Genentech’s Immunotherapy Drug Atezolizumab Granted FDA Priority Review for Treatment of NSCLC

Genentech announced that its Biologics License Application (BLA) for atezolizumab was granted priority review by the U.S. Food and Drug Administration (FDA) for the treatment of locally advanced or metastatic non-small cell lung cancer (NSCLC), when the tumor expresses the protein PD-L1 and they have progressed on or after platinum-containing chemotherapy.

“In a study of atezolizumab in people with previously treated advanced lung cancer, PD-L1 expression correlated with how well they responded to the medicine,” Sandra Horning, M.D., Genentech’s chief medical officer and head of Global Product Development, said in a press release. “The goal of PD-L1 as a biomarker is to identify people most likely to benefit from atezolizumab alone.”

Atezolizumab, an anti-PDL1 checkpoint inhibitor, is an investigational monoclonal antibody engineered to bind with PD-L1, a protein called “programmed death ligand-1.” Atezolizumab was designed to bind directly to PD-L1 expressed on tumor cells and tumor-infiltrating immune cells, blocking their interactions with PD-1 and B7.1 receptors. By inhibiting PD-L1, the drug enables the activation of T-cells that will then infiltrate the tumor micro-environment and proceed toward its destruction.

In February 2015, atezolizumab was granted Breakthrough Therapy designation by the FDA for the treatment of patients whose NSCLC expressed PD-L1 and whose disease had progressed during or after standard chemotherapies (for instance, platinum-based or targeted for EGFR mutation-positive or ALK-positive disease).

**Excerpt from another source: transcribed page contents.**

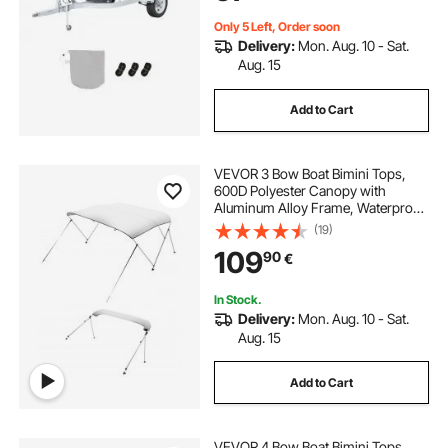
Grey+Blue
Only 5 Left, Order soon
Delivery:
Mon. Aug. 10 - Sat.
Aug. 15
Add to Cart
VEVOR 3 Bow Boat Bimini Tops,
600D Polyester Canopy with
Aluminum Alloy Frame, Waterproof
& Sun Shade Boat Awning Canopy
(19)
with Storage Bag, 2 Support Poles,
109
90
€
4 Straps, 6'Lx(54"-60")Wx46"H,
Light Grey
In Stock.
Delivery:
Mon. Aug. 10 - Sat.
Aug. 15
Add to Cart
VEVOR 4 Bow Boat Bimini Tops,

A BTD designation is meant to accelerate the development and review of medicines that can treat serious life-threatening diseases while ensuring patients can access them as soon as possible. The BLA submission has similar conditions and is based on results from clinical trials, such as the Phase 2 BIRCH study, which evaluated the safety and efficacy of atezolizumab in 667 people with locally advanced or metastatic NSCLC that expressed PD-L1. Patients were given 1,200-mg IV dose of atezolizumab every three weeks, and the study met all its primary and secondary endpoints with positive results.

This is the second time the FDA granted Biologics License Application for atezolizumab. On March 14, Genentech announced the first BLA acceptance and Priority Review for the treatment of people with locally advanced or metastatic urothelial carcinoma (mUC). The therapeutic potential of atezolizumab is also being studied in several other cancers.